American Satellite Company
- Company type: Partnership with Continental Telephone
- Industry: Satellite
- Founded: 1972
- Products: Satellite television
- Parent: Fairchild Industries

= American Satellite Corporation =

American satellite services company

American Satellite Company (ASC) was one of many Fairchild Industries subsidiary companies and was established in partnership with Continental Telephone in 1972. Emanuel Fthenakis was the President and Chief Executive Officer upon the founding of the corporation. He was replaced in 1976 by Harry Dornbrand, who was President of Fairchild Space and Electronics division at the time. Under their leadership, ASC pioneered advancements in satellite broadcasting both domestically and abroad.

== Overview ==
In June 1973 ASC became the first company to transmit United States domestic television via satellite. The first broadcast was of an address by then Speaker of the House Carl Albert delivered in Washington, D.C., and sent to the National Cable Television Association convention in Anaheim, California.

On the same day, they became the first company to broadcast a major sports event via satellite: the fight between Jimmy Ellis and Ernie Shavers in Madison Square Garden.

ASC was headquartered in Rockville, Maryland, and had 4 Earth stations located in SFES - San Francisco, CA (Benicia), LAES - Los Angeles, CA (Nuevo), DAES – Dallas, TX, NYES – New York, NY.

In 1976 ASC began commercially delivering The Wall Street Journal via satellite.

In 1982 ASC began commercially delivering the fledgling USA Today via satellite.

ASC contributed to Department of Defense communications systems and built the first digital satellite route from Hawaii to the U.S. mainland via a land base in California.
The corporation also invented a shipboard antenna that could connect military vessels to satellite communications despite the pitch and yaw motion of the ship.

By 1978 ASC "established the first wideband digital data transmission service via domestic satellite for the Defense Meteorological Satellite Program".

In 1984, the corporation control became the largest U.S. transceiver satellite communications network.

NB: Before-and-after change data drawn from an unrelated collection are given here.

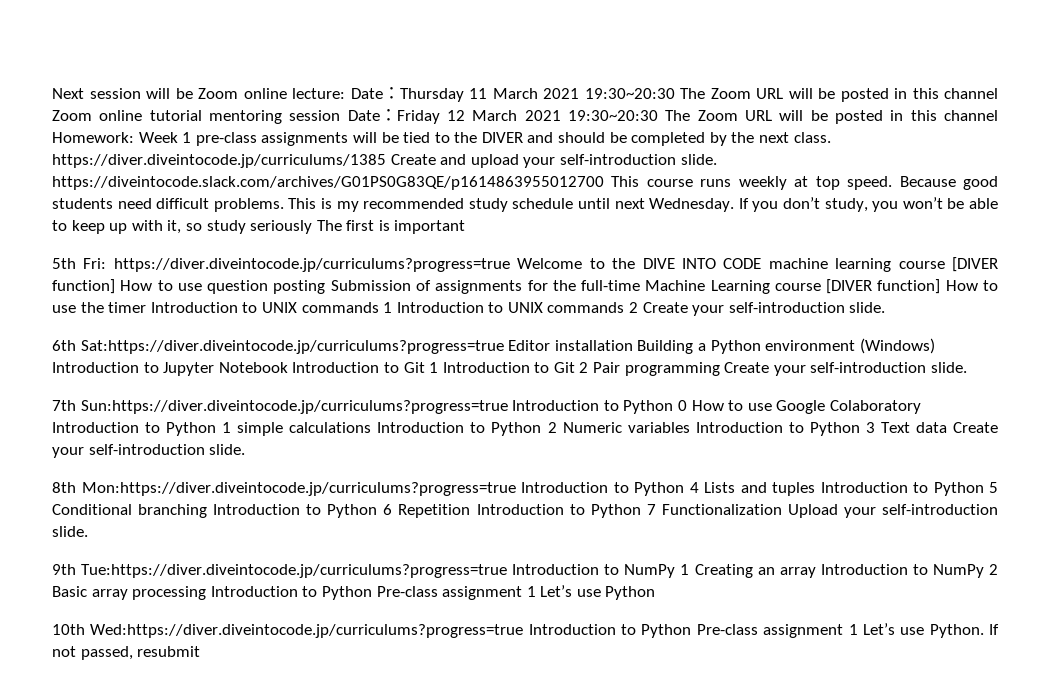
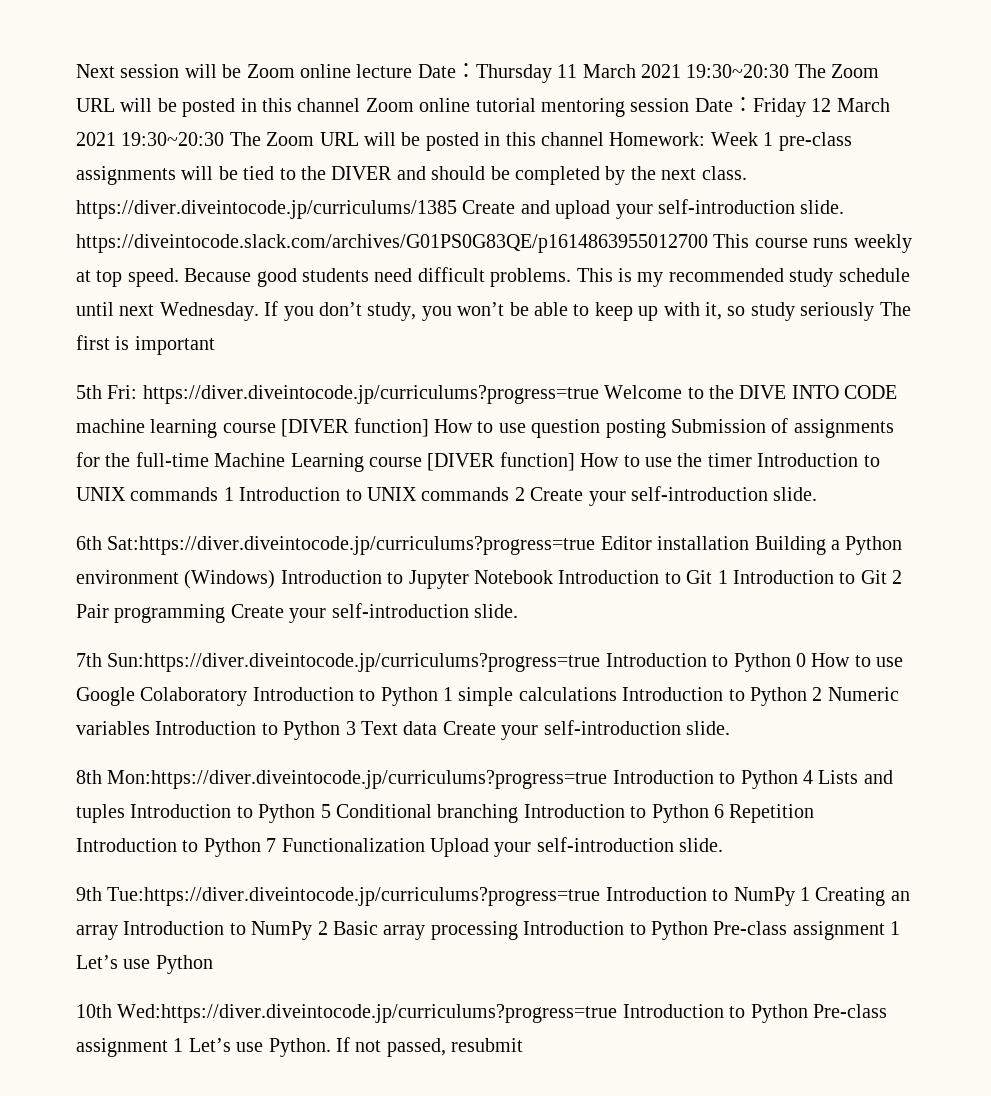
[292,88,345,99] lecture: -> [356,64,413,78] lecture

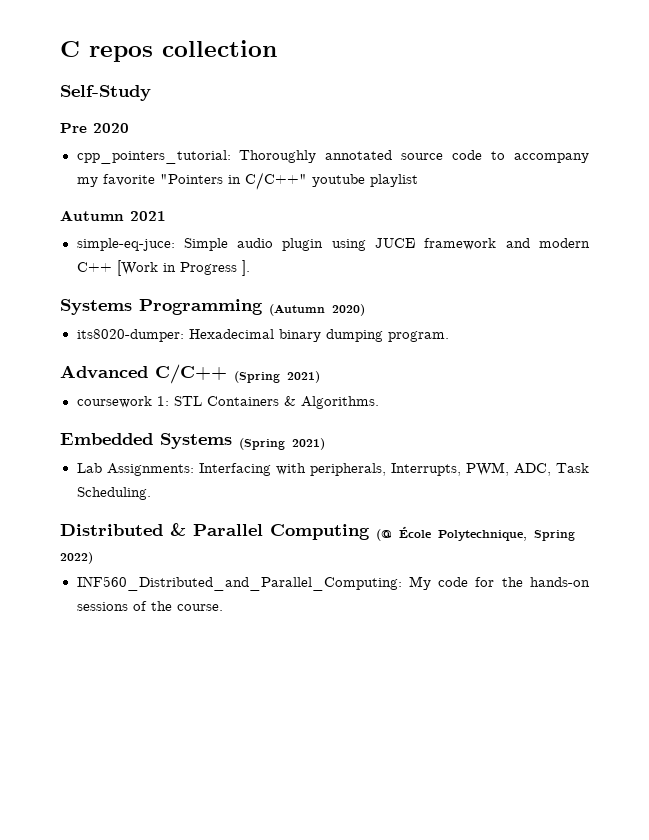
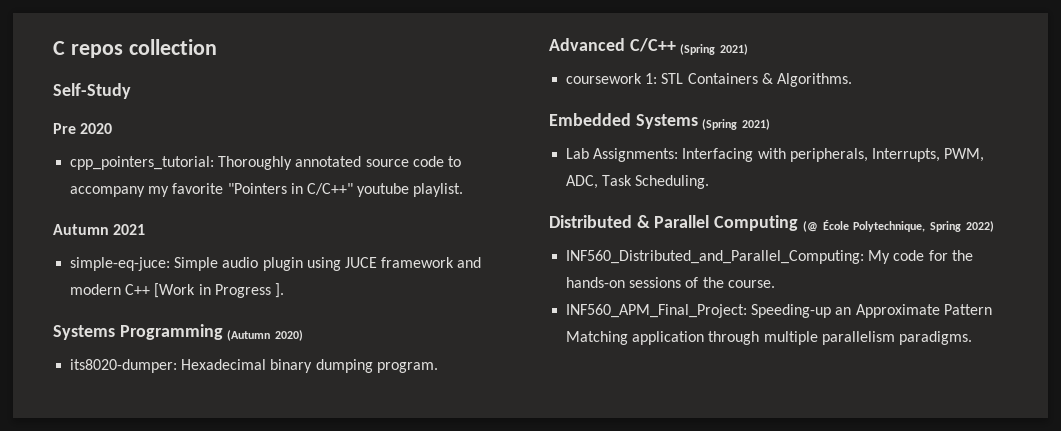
[369,174,418,187] playlist -> [413,183,464,197] playlist.
(223, 607) none -> [566,304,992,318] [566,331,972,345] // INF560_APM_Final_Project: Speeding-up an Approximate Pattern Matching application through multiple parallelism paradigms.

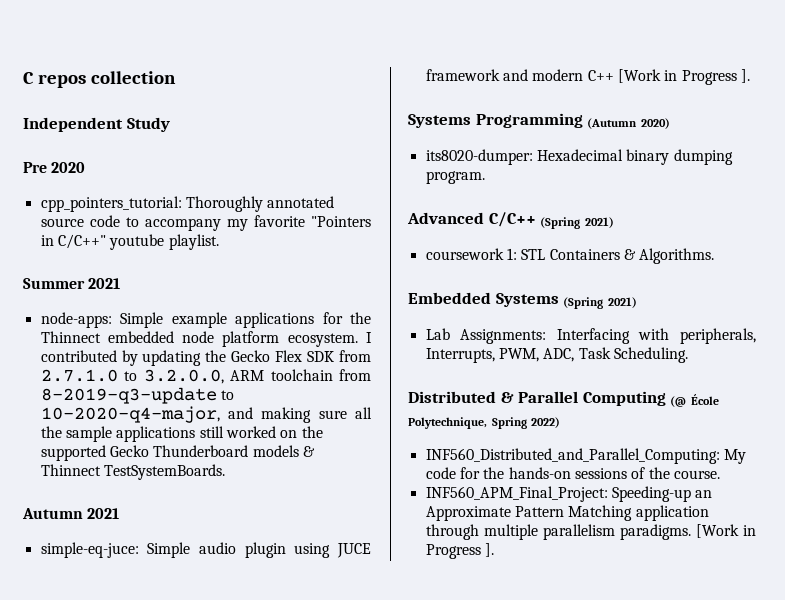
[53,83,131,99] Self-Study -> [23,117,170,132] Independent Study
(464, 190) none -> [23,278,121,289] [40,312,371,328] [40,331,373,347] [40,350,371,366] [40,369,371,384] [40,387,234,404] [40,406,372,423] [40,426,323,442] [40,445,315,461] [40,464,225,480] // Summer 2021 // node-apps: Simple example applications for the Thinnect embedded node platform ecosystem. I contributed by updating the Gecko Flex SDK from 2.7.1.0 to 3.2.0.0, ARM toolchain from 8-2019-q3-update to 10-2020-q4-major, and making sure all the sample applications still worked on the supported Gecko Thunderboard models & Thinnect TestSystemBoards.
(972, 338) none -> [695,524,756,538] [425,543,494,559] [Work in Progress ].

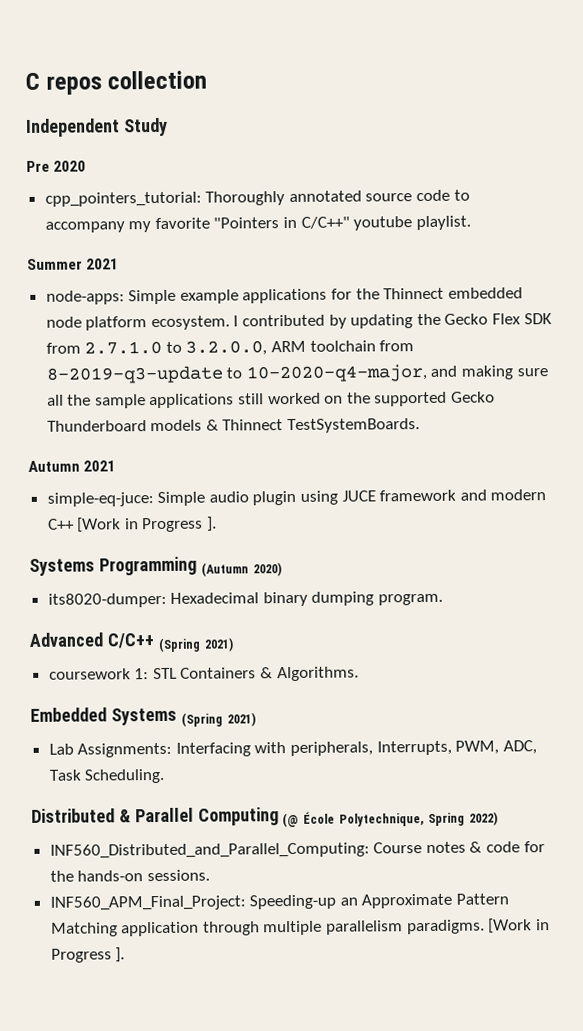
[723,449,746,464] My -> [373,841,483,854] Course notes &
[574,467,720,479] sessions of the course. -> [146,869,210,882] sessions.

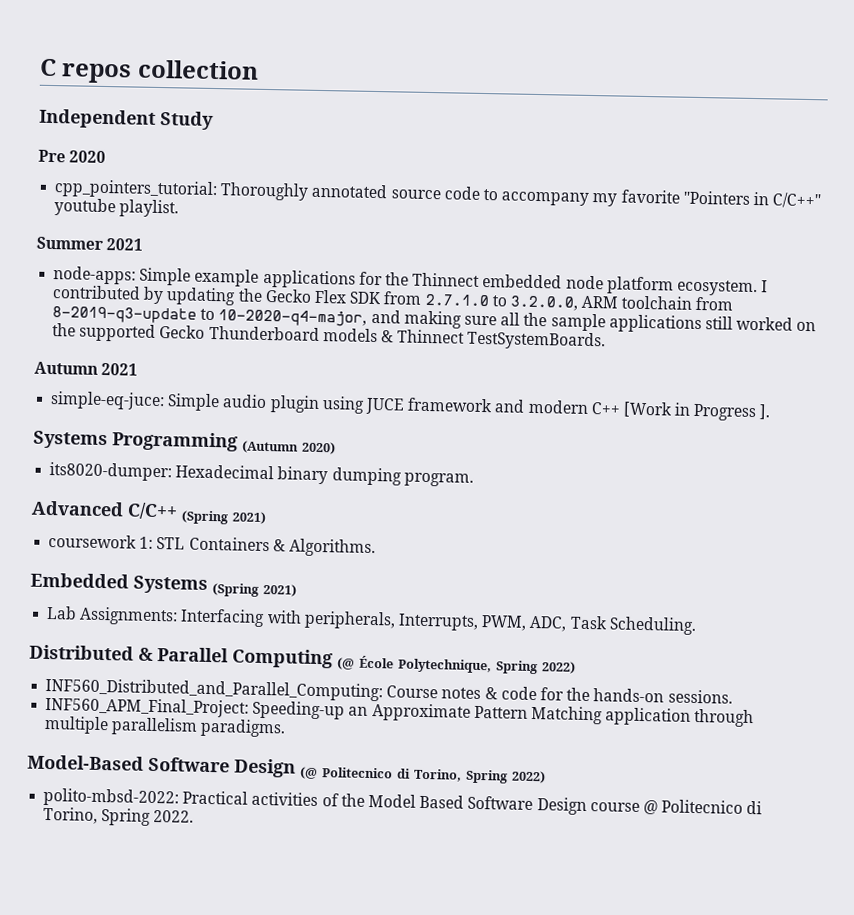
[488,918,550,934] [50,947,126,963] [Work in Progress ]. -> [27,754,546,784] [43,787,763,816] [43,806,195,826] // Model-Based Software Design (@ Politecnico di Torino, Spring 2022) // polito-mbsd-2022: Practical activities of the Model Based Software Design course @ Politecnico di Torino, Spring 2022.

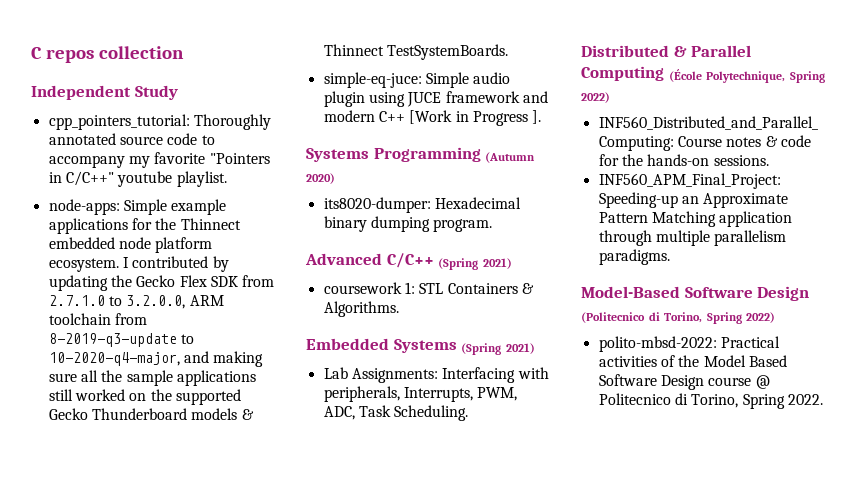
[38,149,107,164] // Pre 2020 -> (178, 92) none
[36,236,144,251] // Summer 2021 -> (227, 179) none
[34,361,139,376] // Autumn 2021 -> (508, 52) none
[337,655,394,670] (@ École -> [668,69,702,82] (École
[300,766,393,780] (@ Politecnico -> [581,312,645,323] (Politecnico

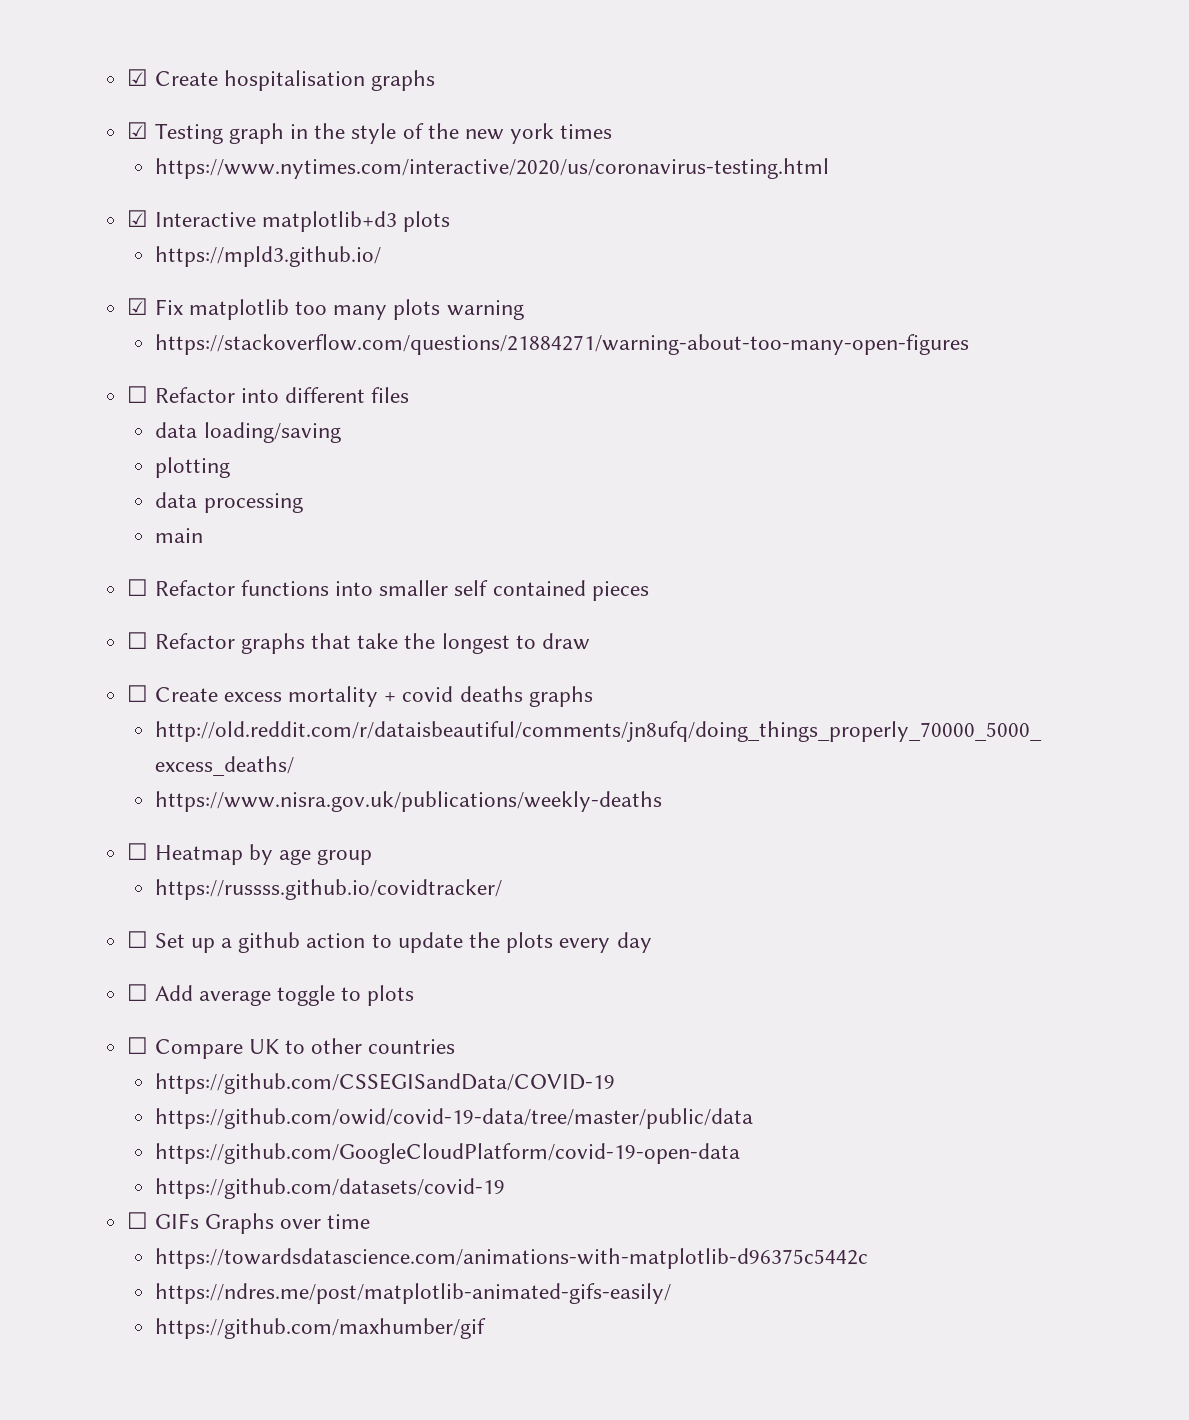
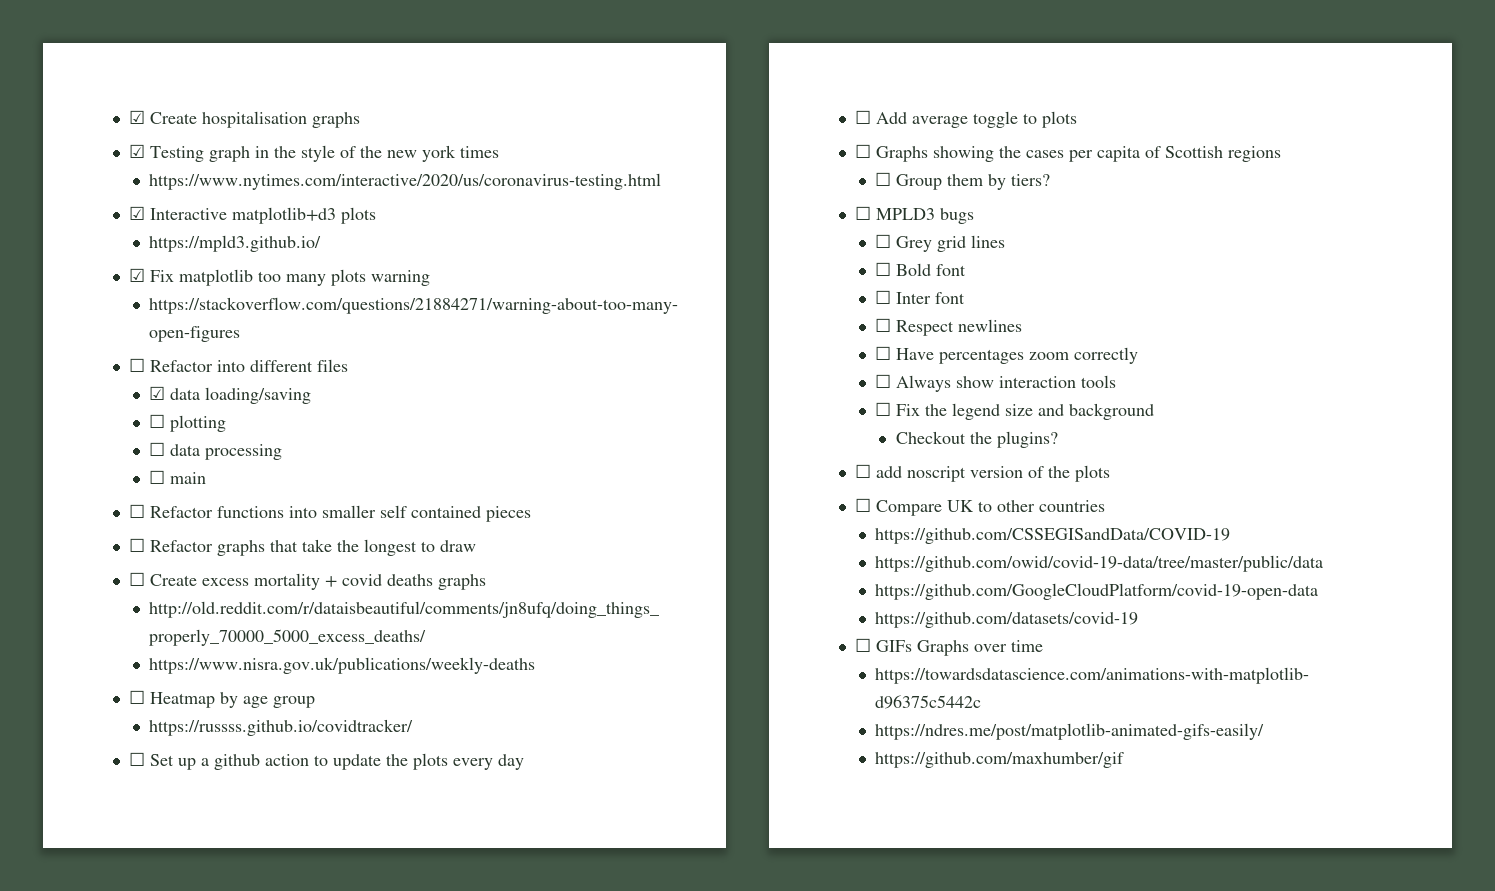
(410, 395) none -> [149,386,166,400] ☑
(341, 432) none -> [149,414,166,428] ☐
(231, 467) none -> [149,442,166,456] ☐
(303, 503) none -> [149,470,166,484] ☐
(415, 995) none -> [854,144,1281,162] [875,172,1051,190] [854,206,974,224] [875,234,1006,252] [875,262,967,276] [875,290,966,304] [875,318,1023,336] [875,346,1139,364] [875,374,1117,392] [875,402,1155,420] [895,431,1058,448] [854,464,1110,482] // ☐ Graphs showing the cases per capita of Scottish regions // ☐ Group them by tiers? // ☐ MPLD3 bugs // ☐ Grey grid lines // ☐ Bold font // ☐ Inter font // ☐ Respect newlines // ☐ Have percentages zoom correctly // ☐ Always show interaction tools // ☐ Fix the legend size and background // Checkout the plugins? // ☐ add noscript version of the plots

The Transmission Operations department was responsible for operations and maintenance. The Network Operations Control Center was located at Vernon, NJ, and was later relocated to Ellenwood, DeKalb County outside of Atlanta, GA.

At the end of 1987, the Southeast Region consisted of the following sites:

- NASA Goddard Space Flight Center Greenbelt MD, DOD Ft Meade MD
- Fairchild Industries Gaithersberg VA, DOD Ft Belvoir VA, DOD Virginia Beach VA, DOD Damneck VA
- NASA Etam WV
- Allstate Insurance Charlotte NC, USA Today Greensboro NC, DOD Ft Bragg NC
- DOD Shaw AFB SC, Metropolitan Life Insurance Greenville SC
- DOD Savannah GA, USA Today Gainesville GA
- DOD McDill AFB FL, New York Times Lakeland FL, NASA Merritt Island FL, FAA Miami FL,
- DOD Hurlburt Field FL, DOD Eglin AFB FL, DOD NAS Pensacola FL
- NASA Marshall Space Flight Center Huntsville AL, SCI Huntsville AL, Lockheed Martin Huntsville AL
- Social Security Birmingham AL
- US Pencil and Pen Shelbyville TN, Dept of Energy Oak Ridge TN, Olin Mills Inc Chattanooga TN
- Federal Express Memphis TN
- DOD Ft Campbell KY
- NASA Slidell LA
- DOD Hattiesburg MS
- Abbott Labs, Puerto Rico.

American Satellite initially leased satellite service on the Western Union WESTAR satellites.
American Satellite contracted with RCA Astro to build the ASC-1 satellite which was launched via NASA space shuttle Discovery mission STS-51-I on August 27, 1985. The satellite has 18 C-band and 6 Ku-band transponders. On C-band, the satellite had 12 each 36 MHz transponders that used Solid State Power Amplifiers (SSPAs) and 6 each 72 MHz transponders that used Traveling Wave Tube Amplifiers (TWTAs). The SSPAs had 8.5 watts of Radio Frequency (RF) power and the TWTAs had 16.2 watts of RF power. On Ku-band the satellite had 6 each 72 MHz transponders. The satellite had a Horizonal polarity beacon at 4100 MHz, a Vertical polarity beacon at 3700 MHz. The Satellite was parked at 81 degrees west. ASC-2 was launched via a Delta-7925 rocket from Cape Canaveral on April 3, 1991 and was parked at 101 degrees west. ASC-3 was not used and sold to PanAmSat.